Déterminer ce qui se trouve dans une marge raisonnable est « vraiment délicat », a ajouté M. Macfarlane. Mais M. Pelletier et lui conviennent que garantir au Québec une part spécifique de sièges à la Chambre des communes, quelle que soit sa part de la population, irait clairement au-delà de ce que le Parlement peut faire seul.

« C’est un amendement 7-50 », a déclaré M. Pelletier.

« Une fois que vous commencez à violer la représentation par population et que vous promulguez en fait une politique ou un changement constitutionnel pour protéger une province au détriment des intérêts des autres […] Je crois que c’est à ce moment qu’un amendement constitutionnel devient nécessaire et que ça va plus loin que seulement le Parlement qui le fait unilatéralement », a dit M. Macfarlane.

M. Pelletier a noté que l’accord constitutionnel de Charlottetown de 1992 comprenait une garantie que le Québec aurait 25 % des sièges à la Chambre des communes à perpétuité. Mais c’était une concession faite par d’autres provinces en échange de l’acceptation par le Québec de ce qu’elles voulaient, y compris un nombre égal de sièges pour chaque province au Sénat.

L’accord a finalement été rejeté lors d’un référendum national, notamment par une majorité d’électeurs québécois.

M. Pelletier s’est dit « franchement surpris » que M. Legault exige une part garantie des sièges à la Chambre des communes pour le Québec alors qu’il doit savoir que cela signifierait négocier un amendement constitutionnel avec d’autres provinces qui apporteraient leurs propres demandes à la table.

« Vous ne pouvez pas penser sérieusement que vous allez obtenir 25 % ou peut-être un peu moins de députés sans faire de concessions aux autres partenaires fédératifs », a-t-il déclaré.

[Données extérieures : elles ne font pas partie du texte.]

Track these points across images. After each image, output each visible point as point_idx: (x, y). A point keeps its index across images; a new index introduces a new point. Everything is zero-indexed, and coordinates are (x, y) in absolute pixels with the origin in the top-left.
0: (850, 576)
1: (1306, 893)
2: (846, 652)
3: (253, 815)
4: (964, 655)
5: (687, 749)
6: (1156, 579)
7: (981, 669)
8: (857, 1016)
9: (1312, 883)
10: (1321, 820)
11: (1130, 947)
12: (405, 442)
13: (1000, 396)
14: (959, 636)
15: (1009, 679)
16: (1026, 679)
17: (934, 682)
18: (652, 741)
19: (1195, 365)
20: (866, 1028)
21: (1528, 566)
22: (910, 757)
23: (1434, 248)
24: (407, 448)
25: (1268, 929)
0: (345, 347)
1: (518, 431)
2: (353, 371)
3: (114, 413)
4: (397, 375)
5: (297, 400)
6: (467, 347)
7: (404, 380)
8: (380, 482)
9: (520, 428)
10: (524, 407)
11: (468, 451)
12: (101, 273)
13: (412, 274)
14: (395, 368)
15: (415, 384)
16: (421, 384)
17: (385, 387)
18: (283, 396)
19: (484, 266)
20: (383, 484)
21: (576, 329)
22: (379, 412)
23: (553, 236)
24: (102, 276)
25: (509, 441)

Compte tenu de la réticence des dirigeants politiques à rouvrir la boîte de Pandore constitutionnelle, M. Pelletier soupçonne que le gouvernement Trudeau présentera une loi pour ajuster la formule de manière à maintenir l’attribution actuelle de 78 sièges au Québec.

Pour éviter de trop s’éloigner du principe de représentation proportionnelle, M. Macfarlane a déclaré que le maintien des 78 sièges du Québec pourrait nécessiter de donner aux trois provinces à croissance rapide encore plus de sièges que prévu actuellement.

De cette façon, « le Québec est toujours dépassé en proportion (des sièges à la Chambre des communes), mais la province ne fait pas face à l’indignité de se voir retirer un siège », a-t-il déclaré.

Jusqu’à présent, le gouvernement Trudeau a eu peu à dire sur la question. M. Trudeau a indiqué que le gouvernement « examinait attentivement » la redistribution et qu’il avait clairement « entendu les préoccupations d’un certain nombre de personnes, dont des Québécois » au sujet de la formule actuelle d’attribution des sièges.